Directions - Output the data below exactly.

Material provided -
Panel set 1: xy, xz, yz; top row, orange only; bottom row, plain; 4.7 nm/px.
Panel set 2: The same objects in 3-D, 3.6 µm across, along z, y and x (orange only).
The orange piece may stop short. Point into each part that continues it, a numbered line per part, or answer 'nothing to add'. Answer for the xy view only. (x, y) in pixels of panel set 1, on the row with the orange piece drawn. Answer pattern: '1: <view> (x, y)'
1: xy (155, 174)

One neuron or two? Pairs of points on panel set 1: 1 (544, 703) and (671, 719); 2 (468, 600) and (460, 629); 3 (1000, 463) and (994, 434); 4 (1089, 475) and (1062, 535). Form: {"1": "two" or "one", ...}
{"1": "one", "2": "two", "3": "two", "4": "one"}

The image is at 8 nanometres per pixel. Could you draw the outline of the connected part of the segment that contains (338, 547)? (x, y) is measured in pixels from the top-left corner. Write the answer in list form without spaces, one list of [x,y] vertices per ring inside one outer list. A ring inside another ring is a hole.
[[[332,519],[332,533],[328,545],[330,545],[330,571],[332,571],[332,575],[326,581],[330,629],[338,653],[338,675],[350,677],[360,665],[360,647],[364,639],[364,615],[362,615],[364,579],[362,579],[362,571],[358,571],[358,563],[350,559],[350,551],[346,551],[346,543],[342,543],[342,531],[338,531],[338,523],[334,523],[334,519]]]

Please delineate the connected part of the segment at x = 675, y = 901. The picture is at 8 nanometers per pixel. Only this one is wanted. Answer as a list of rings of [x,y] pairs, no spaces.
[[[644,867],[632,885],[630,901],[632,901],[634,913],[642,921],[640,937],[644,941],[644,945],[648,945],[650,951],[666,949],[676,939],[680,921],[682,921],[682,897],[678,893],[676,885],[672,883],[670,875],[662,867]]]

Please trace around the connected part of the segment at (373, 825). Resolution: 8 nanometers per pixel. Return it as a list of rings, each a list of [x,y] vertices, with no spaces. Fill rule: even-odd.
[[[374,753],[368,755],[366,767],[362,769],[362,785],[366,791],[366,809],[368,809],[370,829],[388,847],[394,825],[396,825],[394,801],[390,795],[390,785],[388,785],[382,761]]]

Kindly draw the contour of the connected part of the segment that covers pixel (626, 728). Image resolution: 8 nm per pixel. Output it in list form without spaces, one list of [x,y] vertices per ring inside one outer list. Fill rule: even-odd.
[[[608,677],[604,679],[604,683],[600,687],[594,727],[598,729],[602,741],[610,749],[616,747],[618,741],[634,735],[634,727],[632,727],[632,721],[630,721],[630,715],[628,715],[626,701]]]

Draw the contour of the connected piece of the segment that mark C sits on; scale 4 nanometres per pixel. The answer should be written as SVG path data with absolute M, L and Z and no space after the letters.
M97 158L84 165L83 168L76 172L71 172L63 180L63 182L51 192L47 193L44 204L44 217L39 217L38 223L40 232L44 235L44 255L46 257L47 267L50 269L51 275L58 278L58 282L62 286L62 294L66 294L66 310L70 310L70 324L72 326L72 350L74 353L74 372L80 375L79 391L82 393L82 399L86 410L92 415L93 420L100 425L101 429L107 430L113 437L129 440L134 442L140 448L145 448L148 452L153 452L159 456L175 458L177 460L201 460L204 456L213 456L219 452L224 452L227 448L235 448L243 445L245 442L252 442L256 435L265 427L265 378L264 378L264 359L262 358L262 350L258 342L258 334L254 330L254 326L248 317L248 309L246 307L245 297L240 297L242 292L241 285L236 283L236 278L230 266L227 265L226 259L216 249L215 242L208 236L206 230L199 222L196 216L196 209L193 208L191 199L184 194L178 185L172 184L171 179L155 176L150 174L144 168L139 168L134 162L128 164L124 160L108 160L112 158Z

Written solution -
Panel set 1: xy, xz, yz; top row, orange only; bottom row, plain; 4.7 nm/px.
Panel set 2: The same objects in 3-D, 3.6 µm across, along z, y and x (orange only).
The orange piece may stop short. Point into each part that continues it, a numbered line per part, or answer 'nothing to add'. Answer for the xy view only. (x, y) in pixels of panel set 1, on the row with the orange piece drawn. Answer pattern: '1: <view> (x, y)'
1: xy (155, 174)

One neuron or two? Pairs of points on panel set 1: 1 (544, 703) and (671, 719); 2 (468, 600) and (460, 629); 3 (1000, 463) and (994, 434); 4 (1089, 475) and (1062, 535). Form: {"1": "two" or "one", ...}
{"1": "one", "2": "two", "3": "two", "4": "one"}

The image is at 8 nanometres per pixel. Could you draw the outline of the connected part of the segment that contains (338, 547)? (x, y) is measured in pixels from the top-left corner. Write the answer in list form without spaces, one list of [x,y] vertices per ring inside one outer list. A ring inside another ring is a hole.
[[[332,519],[332,533],[328,545],[330,545],[330,571],[332,571],[332,575],[326,581],[330,629],[338,653],[338,675],[350,677],[360,665],[360,647],[364,639],[364,615],[362,615],[364,579],[362,579],[362,571],[358,571],[358,563],[350,559],[350,551],[346,551],[346,543],[342,543],[342,531],[338,531],[338,523],[334,523],[334,519]]]

Please delineate the connected part of the segment at x = 675, y = 901. The picture is at 8 nanometers per pixel. Only this one is wanted. Answer as a list of rings of [x,y] pairs, no spaces.
[[[644,867],[632,885],[630,901],[632,901],[634,913],[642,921],[640,937],[644,941],[644,945],[648,945],[650,951],[666,949],[676,939],[680,921],[682,921],[682,897],[678,893],[676,885],[672,883],[670,875],[662,867]]]

Please trace around the connected part of the segment at (373, 825). Resolution: 8 nanometers per pixel. Return it as a list of rings, each a list of [x,y] vertices, with no spaces. Fill rule: even-odd.
[[[374,753],[368,755],[366,767],[362,769],[362,785],[366,791],[366,809],[368,809],[370,829],[388,847],[394,825],[396,825],[394,801],[390,795],[390,785],[388,785],[382,761]]]

Kindly draw the contour of the connected part of the segment that covers pixel (626, 728). Image resolution: 8 nm per pixel. Output it in list form without spaces, one list of [x,y] vertices per ring inside one outer list. Fill rule: even-odd.
[[[608,677],[604,679],[604,683],[600,687],[594,727],[598,729],[602,741],[610,749],[616,747],[618,741],[634,735],[634,727],[632,727],[632,721],[630,721],[630,715],[628,715],[626,701]]]

Draw the contour of the connected piece of the segment that mark C sits on; scale 4 nanometres per pixel. The answer should be written as SVG path data with absolute M, L and Z and no space after the letters.
M97 158L84 165L83 168L76 172L71 172L63 180L63 182L51 192L47 193L44 204L44 217L39 217L38 223L40 232L44 235L44 255L46 257L47 267L50 269L51 275L58 278L58 282L62 286L62 294L66 294L66 310L70 310L70 324L72 326L72 350L74 353L74 372L80 375L79 391L82 393L82 399L86 410L92 415L93 420L100 425L101 429L107 430L113 437L129 440L134 442L140 448L145 448L148 452L153 452L159 456L175 458L177 460L201 460L204 456L213 456L219 452L224 452L227 448L235 448L243 445L245 442L252 442L256 435L265 427L265 378L264 378L264 359L262 358L262 350L258 342L258 334L254 330L254 326L248 317L248 309L246 307L245 297L240 297L242 292L241 285L236 283L236 278L230 266L227 265L226 259L216 249L215 242L208 236L206 230L199 222L196 216L196 209L193 208L191 199L184 194L178 185L172 184L171 179L155 176L150 174L144 168L139 168L134 162L128 164L124 160L108 160L112 158Z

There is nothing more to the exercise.